На другой день я поехал в Мюнхен.
— Я москвич, наполовину русский, наполовину еврей, что довольно рано стал ощущать. Жили бедно, на грани нищеты. Да что там на грани, ниже… Кончил школу, призвали в армию, после полутора лет службы был уволен по знаменитому хрущевскому сокращению, помните? Правда, из нашего гарнизона сократили только двоих: одного инвалида и меня. Меня, чтобы дела не заводить: я так допек начальство своими бунтарскими выходками, что вместо штрафбата меня решили пустить под сокращение. Поступил на философский факультет МГУ. Проучился полтора года. В 1961 году арестовали за известную деятельность на площади Маяковского. Арестовали меня, Александра Гинзбурга, Юрия Галанскова, Владимира Осипова и Владимира Буковского.
— А, собственно, за что? За чтение стихов?
— Стихи мы читали, журнал «Синтаксис» стали издавать, потом «Феникс». Как раз во время ареста я делал второй номер журнала, так что он не вышел. Судили. Мне и Осипову дали по семь лет. Приписали еще и подготовку покушения на Хрущева, что отчасти было правдой. Но только отчасти. В приговоре у меня записано: «Подготовка покушения на одного из членов Советского правительства».

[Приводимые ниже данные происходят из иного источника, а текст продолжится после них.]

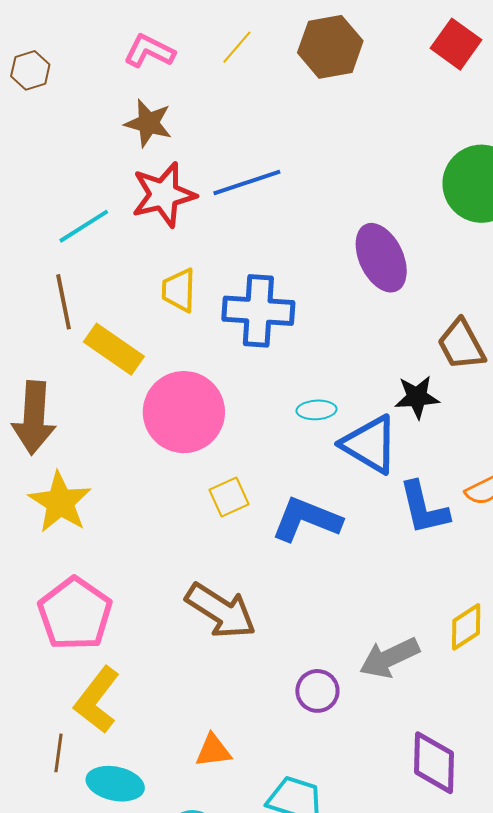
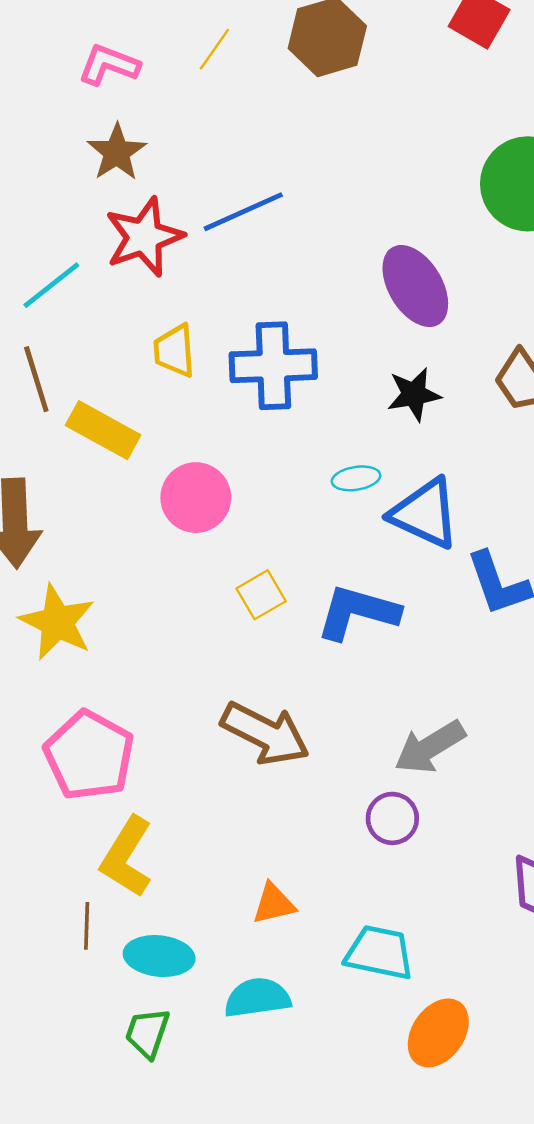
brown star: (148, 123) -> (117, 152), turned 30
black star: (417, 397) -> (414, 394), moved
pink circle: (184, 412) -> (196, 498), size x0.7
gray arrow: (389, 658) -> (430, 747), moved

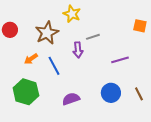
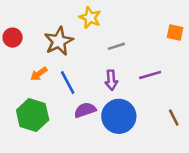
purple arrow: (78, 50) -> (111, 80), moved
blue circle: (111, 93) -> (119, 116), moved, size x1.4
purple semicircle: (71, 99) -> (85, 110), moved

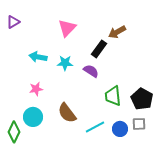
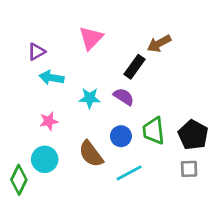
purple triangle: (13, 22) -> (37, 52), moved
cyan star: (65, 63) -> (90, 98), moved
blue circle: (120, 129) -> (121, 136), moved

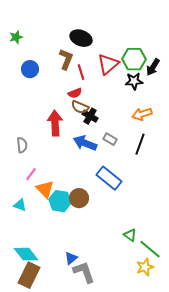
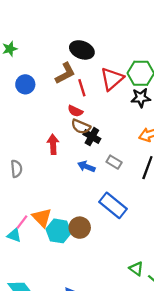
brown L-shape: (66, 59) -> (65, 73), turned 40
red semicircle: (75, 93) -> (75, 111), turned 48
red arrow: (55, 123) -> (53, 144), size x0.7
blue arrow: (85, 143) -> (86, 167), size x0.7
pink line: (31, 174) -> (22, 222), moved

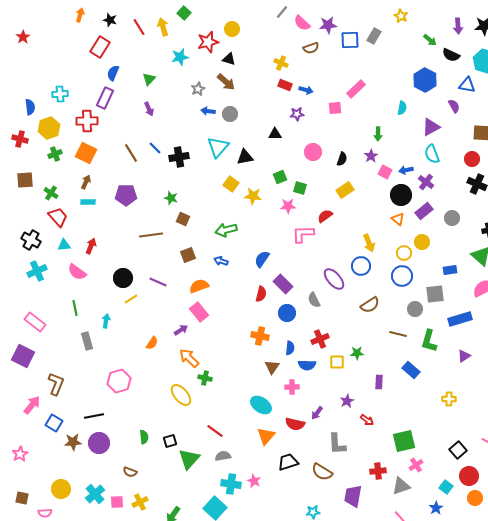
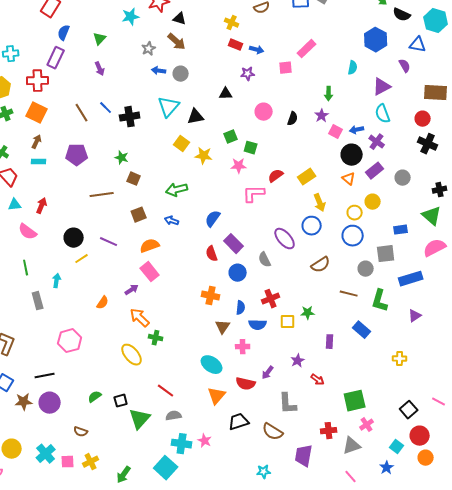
yellow rectangle: (345, 190) -> (307, 177), moved
red semicircle: (261, 294) -> (212, 254), turned 147
green semicircle: (144, 437) -> (95, 397), turned -120

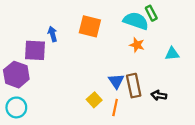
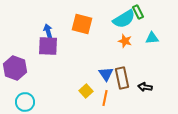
cyan semicircle: (136, 21) -> (124, 19), turned 130
purple square: (35, 50) -> (48, 46), moved
cyan triangle: (172, 54) -> (152, 38), moved
cyan circle: (16, 107) -> (25, 102), moved

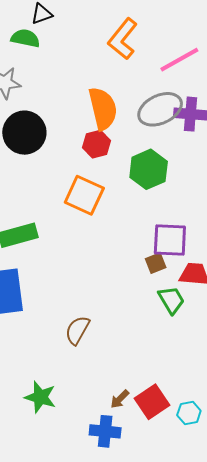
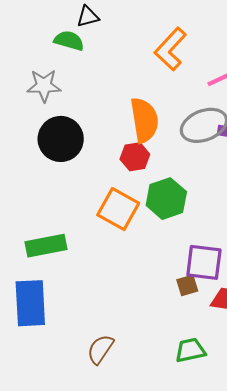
green hexagon: (149, 169) -> (166, 199), moved
green trapezoid: (171, 300) -> (190, 350), moved, turned -76

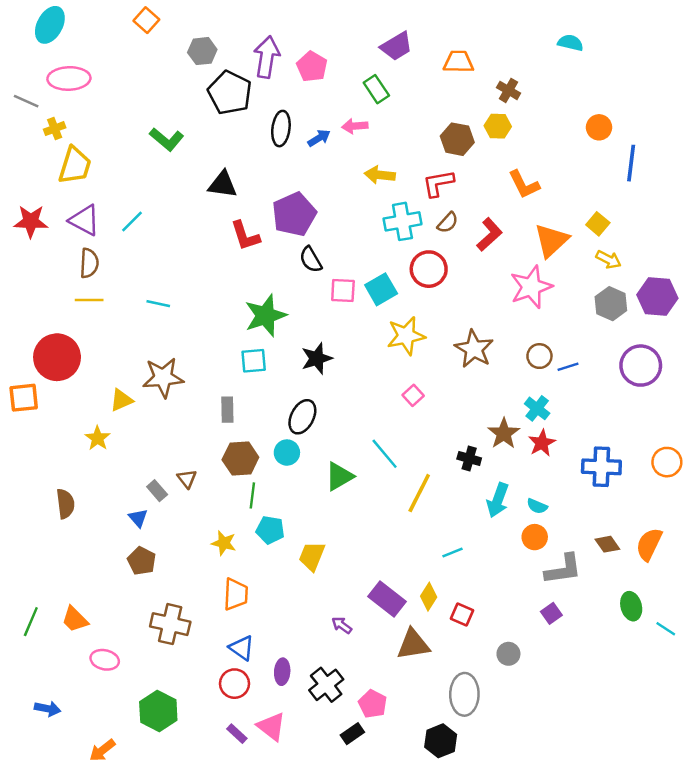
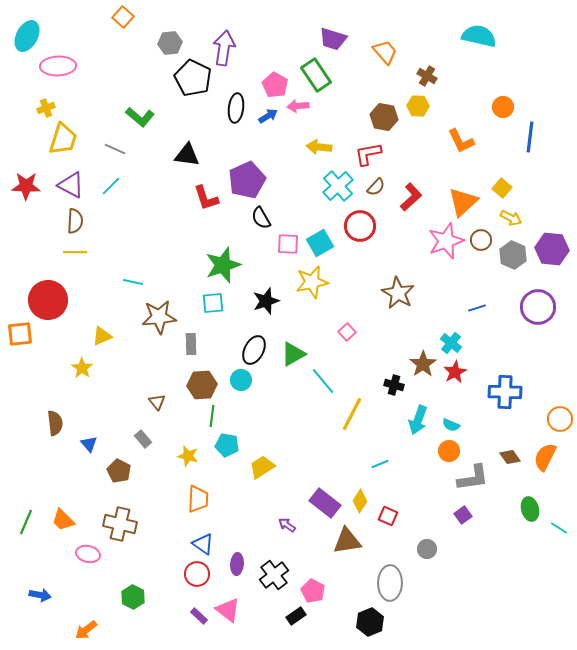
cyan ellipse: (50, 25) -> (27, 36), moved
cyan semicircle: (570, 43) -> (479, 36), size x1.6
purple trapezoid: (397, 46) -> (333, 39), turned 48
orange trapezoid: (458, 62) -> (385, 52), turned 48
pink pentagon: (312, 67) -> (275, 85), moved
green rectangle: (376, 89) -> (316, 75), size x1.4
gray line: (26, 101) -> (115, 149), moved
orange L-shape: (524, 184) -> (461, 141), moved
cyan cross: (402, 221) -> (338, 186), turned -32
cyan line: (158, 304) -> (133, 282), moved
yellow star: (406, 336) -> (312, 282), moved
brown circle: (539, 356) -> (481, 240), moved
brown star: (163, 377) -> (159, 317), moved
orange circle: (667, 462) -> (560, 419), moved
green triangle: (339, 476) -> (293, 354), moved
gray rectangle: (157, 491) -> (143, 439), moved
blue triangle: (138, 518) -> (89, 444), moved
yellow trapezoid: (312, 556) -> (262, 467), turned 36
brown cross: (170, 624) -> (120, 524), moved
green hexagon: (158, 711) -> (133, 597), size x0.7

— Вы действительно хотели убить Хрущева?
— Дело в том, что тогда в отношениях с Западом назревал кризис. Берлинскую стену стали возводить. У нас сложилось четкое ощущение того, что мы стоим на грани войны, и виной тому мы считали авантюрную политику тогдашнего Первого секретаря ЦК КПСС. Мы были почти пацаны, мне — 21 год. И был среди нас снайпер Валерий Ремников. который сказал: «Я готов пожертвовать собственной жизнью ради такого дела». Нашли винтовку, изучили маршруты поездок Хрущева. Он тогда часто встречал космонавтов, ездил туда-сюда. Вроде бы все было готово, но нас заложил Анатолий Иванов (Скурлатов). Знаете такого?
— Да. его имя известно.
— Так вот. поскольку его признали сумасшедшим, так же как и Ремникова. то этот эпизод из нашего дела выпал и остался только фразой о подготовке покушения на «члена правительства». Так что мы, простите, чуть-чуть не спасли мир от войны, которая и так не случилась,,. Пацаны мы были, мальчишки, горячие, сумасшедшие. Становились рабами своих слов и клятв. Талдычили мы какие-то марксистские тезисы, понимали цену терроризма, достаточно скептически к нему относились. Так что во многом это была глупость, замешанная на юношеском максимализме, но с красивым подтекстом. Теперь-то мы понимаем, как далеко могут завести высокие порывы, экстремистский морализм… После нас поэтические бдения на площади Маяковского разогнали, человек семьдесят выгнали из университета.